I wanted to let it. I truly wanted to. But I also wanted to live and spend the rest of my times with him and our beautiful kids.

With thoughts like this, there was no way I was prepared, what his pretty mouth and so damn kissable lips were about to say.

In fact, he shattered a tiny piece of me. Letting my world waver for a mere second.

He inhaled deeply.

And then spatted out:

"Namjoon, let's end this relationship"

Dumbfounded, I stared into his eyes, not able to process, what was going on, and what his beautiful and enchanting voice declared.

I couldn't.

And suddenly, the dumb, numb plainness in my head got swapped with a wave of understanding. I suddenly could process his words, and still, I couldn't.

Did he just say, he wanted to break up?

To break this off?

Even though we didn't even really start yet?

I refuse.

I refuse to do it. I would latch on him till the bitter end. He couldn't be so cruel right? I finally found my forever-human, my once in a lifetime chance of happiness, at least I thought so. I never felt with anybody this connected, this secure and accepted.

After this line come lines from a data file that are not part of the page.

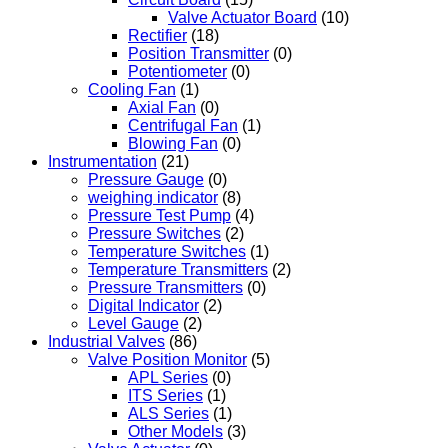
Valve Actuator Board
(10)
Rectifier
(18)
Position Transmitter
(0)
Potentiometer
(0)
Cooling Fan
(1)
Axial Fan
(0)
Centrifugal Fan
(1)
Blowing Fan
(0)
Instrumentation
(21)
Pressure Gauge
(0)
weighing indicator
(8)
Pressure Test Pump
(4)
Pressure Switches
(2)
Temperature Switches
(1)
Temperature Transmitters
(2)
Pressure Transmitters
(0)
Digital Indicator
(2)
Level Gauge
(2)
Industrial Valves
(86)
Valve Position Monitor
(5)
APL Series
(0)
ITS Series
(1)
ALS Series
(1)
Other Models
(3)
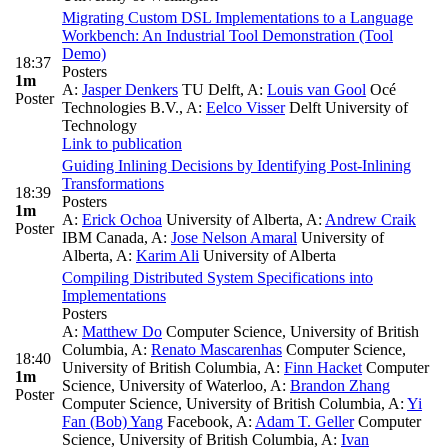
Migrating Custom DSL Implementations to a Language
Workbench: An Industrial Tool Demonstration (Tool
Demo)
18:37
Posters
1m
A:
Jasper Denkers
TU Delft
,
A:
Louis van Gool
Océ
Poster
Technologies B.V.
,
A:
Eelco Visser
Delft University of
Technology
Link to publication
Guiding Inlining Decisions by Identifying Post-Inlining
Transformations
18:39
Posters
1m
A:
Erick Ochoa
University of Alberta
,
A:
Andrew Craik
Poster
IBM Canada
,
A:
Jose Nelson Amaral
University of
Alberta
,
A:
Karim Ali
University of Alberta
Compiling Distributed System Specifications into
Implementations
Posters
A:
Matthew Do
Computer Science, University of British
Columbia
,
A:
Renato Mascarenhas
Computer Science,
18:40
University of British Columbia
,
A:
Finn Hacket
Computer
1m
Science, University of Waterloo
,
A:
Brandon Zhang
Poster
Computer Science, University of British Columbia
,
A:
Yi
Fan (Bob) Yang
Facebook
,
A:
Adam T. Geller
Computer
Science, University of British Columbia
,
A:
Ivan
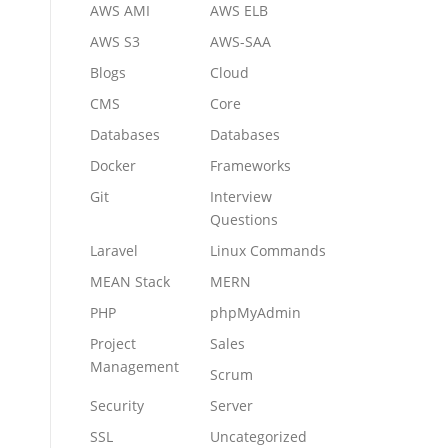
AWS AMI
AWS ELB
AWS S3
AWS-SAA
Blogs
Cloud
CMS
Core
Databases
Databases
Docker
Frameworks
Git
Interview
Questions
Laravel
Linux Commands
MEAN Stack
MERN
PHP
phpMyAdmin
Project
Sales
Management
Scrum
Security
Server
SSL
Uncategorized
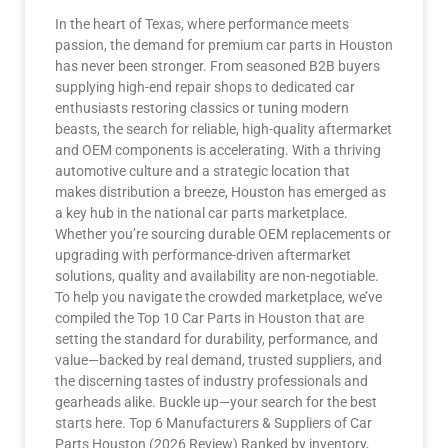
In the heart of Texas, where performance meets
passion, the demand for premium car parts in Houston
has never been stronger. From seasoned B2B buyers
supplying high-end repair shops to dedicated car
enthusiasts restoring classics or tuning modern
beasts, the search for reliable, high-quality aftermarket
and OEM components is accelerating. With a thriving
automotive culture and a strategic location that
makes distribution a breeze, Houston has emerged as
a key hub in the national car parts marketplace.
Whether you’re sourcing durable OEM replacements or
upgrading with performance-driven aftermarket
solutions, quality and availability are non-negotiable.
To help you navigate the crowded marketplace, we’ve
compiled the Top 10 Car Parts in Houston that are
setting the standard for durability, performance, and
value—backed by real demand, trusted suppliers, and
the discerning tastes of industry professionals and
gearheads alike. Buckle up—your search for the best
starts here. Top 6 Manufacturers & Suppliers of Car
Parts Houston (2026 Review) Ranked by inventory,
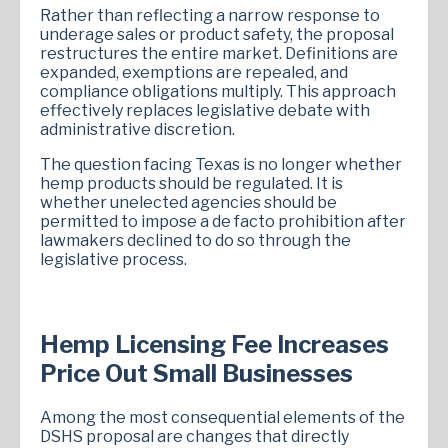
Rather than reflecting a narrow response to
underage sales or product safety, the proposal
restructures the entire market. Definitions are
expanded, exemptions are repealed, and
compliance obligations multiply. This approach
effectively replaces legislative debate with
administrative discretion.
The question facing Texas is no longer whether
hemp products should be regulated. It is
whether unelected agencies should be
permitted to impose a de facto prohibition after
lawmakers declined to do so through the
legislative process.
Hemp Licensing Fee Increases
Price Out Small Businesses
Among the most consequential elements of the
DSHS proposal are changes that directly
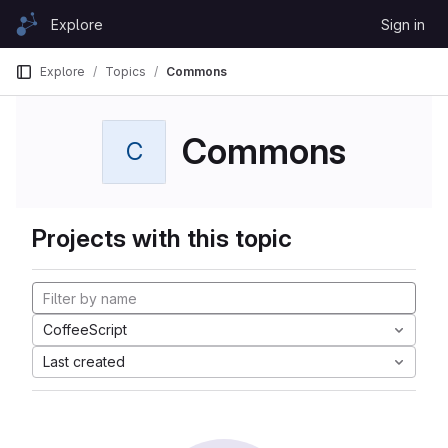
Skip to content
Explore
Sign in
GitLab
Explore
Topics
Commons
Commons
C
Projects with this topic
CoffeeScript
Last created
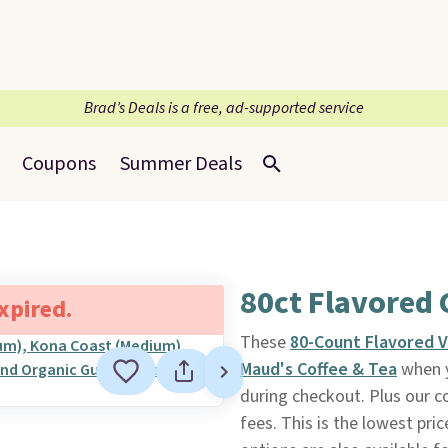
Brad’s Deals is a free, ad-supported service
Coupons
Summer Deals
80ct Flavored 
expired.
These
80-Count Flavored V
Maud's Coffee & Tea
when y
during checkout. Plus our c
fees. This is the lowest pri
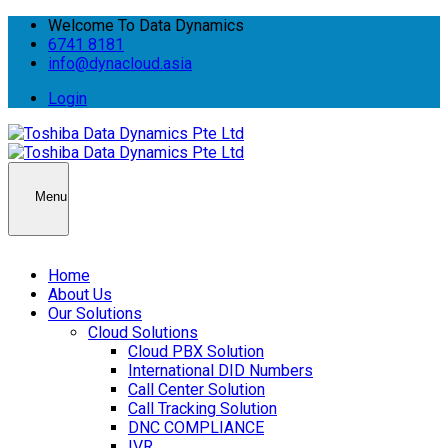
Welcome To Data Dynamics
6741 8181
info@dynacloud.asia
Login
Menu
Home
About Us
Our Solutions
Cloud Solutions
Cloud PBX Solution
International DID Numbers
Call Center Solution
Call Tracking Solution
DNC COMPLIANCE
IVR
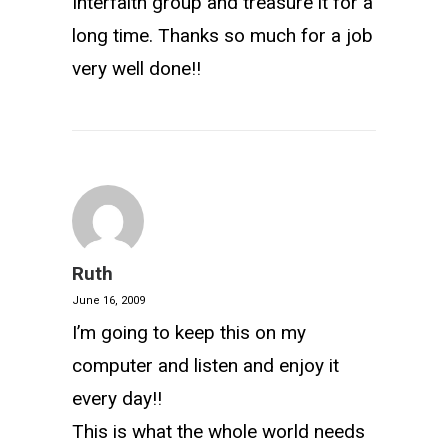
Interfaith group and treasure it for a
long time. Thanks so much for a job
very well done!!
Ruth
June 16, 2009
I’m going to keep this on my
computer and listen and enjoy it
every day!!
This is what the whole world needs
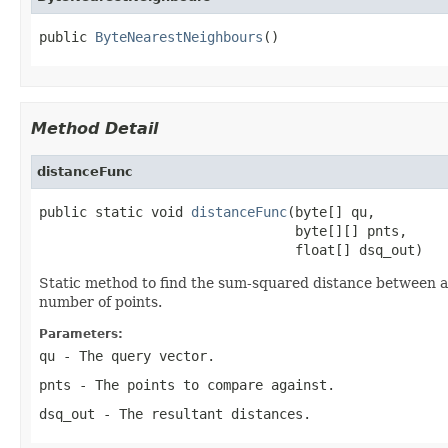
public 
ByteNearestNeighbours
()
Method Detail
distanceFunc
public static void 
distanceFunc
(byte[] qu,

                                byte[][] pnts,

                                float[] dsq_out)
Static method to find the sum-squared distance between a 
number of points.
Parameters:
qu
- The query vector.
pnts
- The points to compare against.
dsq_out
- The resultant distances.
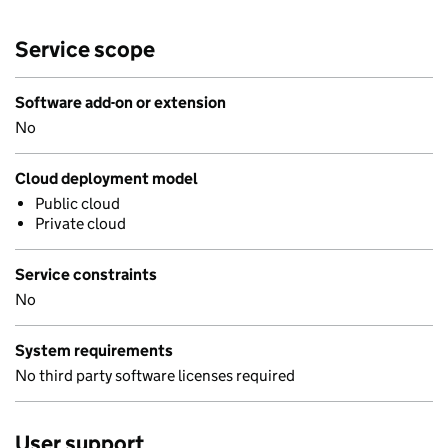
Service scope
Software add-on or extension
No
Cloud deployment model
Public cloud
Private cloud
Service constraints
No
System requirements
No third party software licenses required
User support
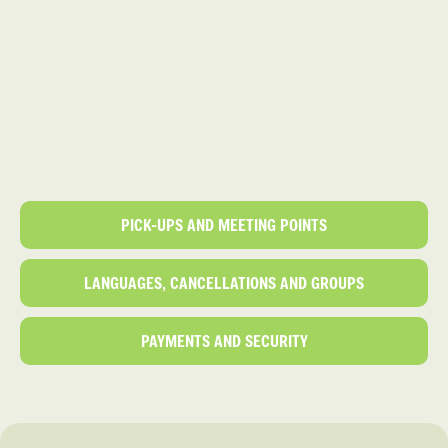
PICK-UPS AND MEETING POINTS
LANGUAGES, CANCELLATIONS AND GROUPS
PAYMENTS AND SECURITY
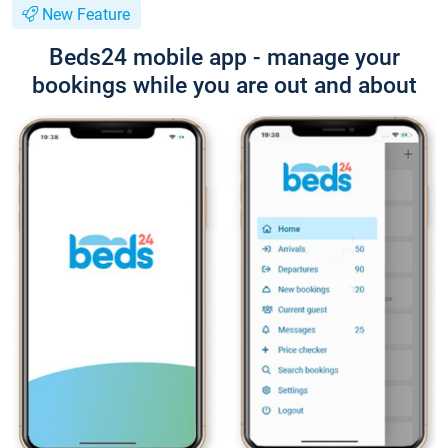
New Feature
Beds24 mobile app - manage your
bookings while you are out and about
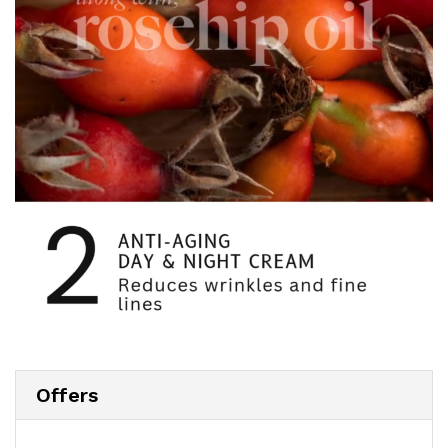
Offers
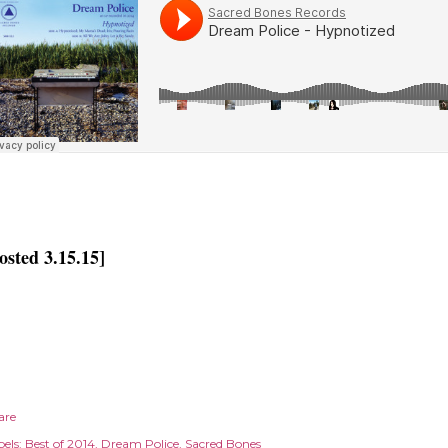
osted 3.15.15]
are
els:
Best of 2014
Dream Police
Sacred Bones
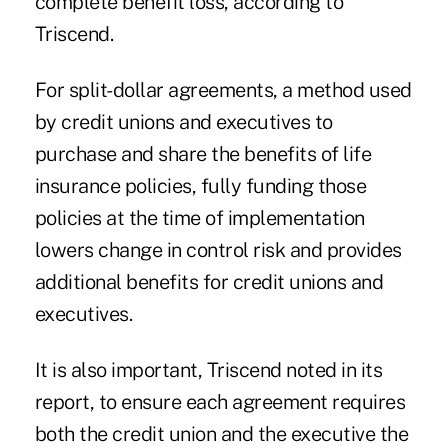
complete benefit loss, according to
Triscend.
For split-dollar agreements, a method used
by credit unions and executives to
purchase and share the benefits of life
insurance policies, fully funding those
policies at the time of implementation
lowers change in control risk and provides
additional benefits for credit unions and
executives.
It is also important, Triscend noted in its
report, to ensure each agreement requires
both the credit union and the executive the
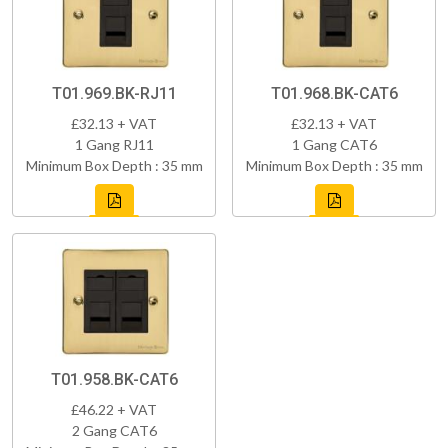
T01.969.BK-RJ11
T01.968.BK-CAT6
£32.13 + VAT
£32.13 + VAT
1 Gang RJ11
1 Gang CAT6
Minimum Box Depth : 35 mm
Minimum Box Depth : 35 mm
T01.958.BK-CAT6
£46.22 + VAT
2 Gang CAT6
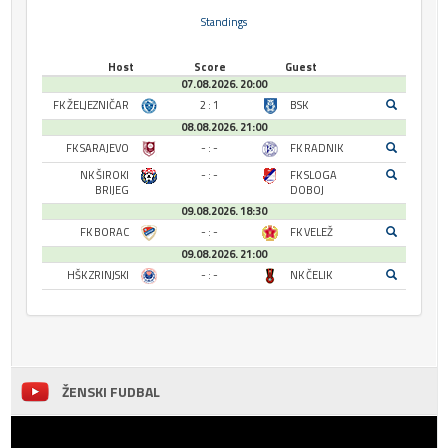
Standings
Host
Score
Guest
07.08.2026. 20:00
FK ŽELJEZNIČAR
2 : 1
BSK
08.08.2026. 21:00
FK SARAJEVO
- : -
FK RADNIK
NK ŠIROKI
- : -
FK SLOGA
BRIJEG
DOBOJ
09.08.2026. 18:30
FK BORAC
- : -
FK VELEŽ
09.08.2026. 21:00
HŠK ZRINJSKI
- : -
NK ČELIK
ŽENSKI FUDBAL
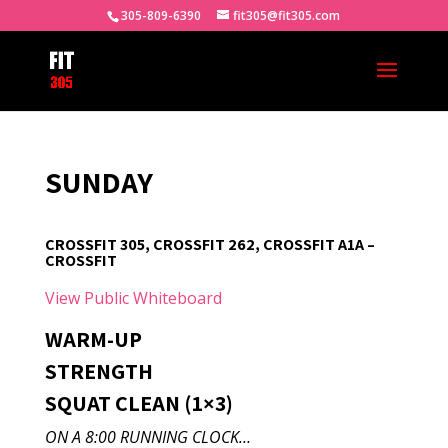
305-809-6390
fit305@fit305.com
SUNDAY
CROSSFIT 305, CROSSFIT 262, CROSSFIT A1A –
CROSSFIT
View Public Whiteboard
WARM-UP
STRENGTH
SQUAT CLEAN (1×3)
ON A 8:00 RUNNING CLOCK…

No, I wouldn't let him break all my efforts and let them vanish into nothingness.

We were facing a dark storm, hate, disguised at tiny, cold and piercing raindrops knocked harshly on our window, wanting us to let them in. Wanting us, to believe them, to destroy us, to soak us in self-hatred and pity.

The wind was howling outside, wanting to sweep us off our feet, to swirl us around until we were brainwashed and couldn't think straight anymore.

Yes, it was a storm. A dark and harsh one. Maybe the harshest we would ever face in our entire lives, but Jin's words, his suggestion, his so-called solution to this matter, was adding thunder and lightning to this mess.

Like it wasn't enough that my being shook with wind and rain, but I had to endure also the searing and blinding pain of a lightning that stroked me and the loud, thundering noise of a thunder as I heard everything I stood for and wanted to believe, everything I built up in this small time that I knew Jin, crashing down.

I refused this. Simply refusing it.

"No," I said, sternly and cold, with a voice that let no place for discussions.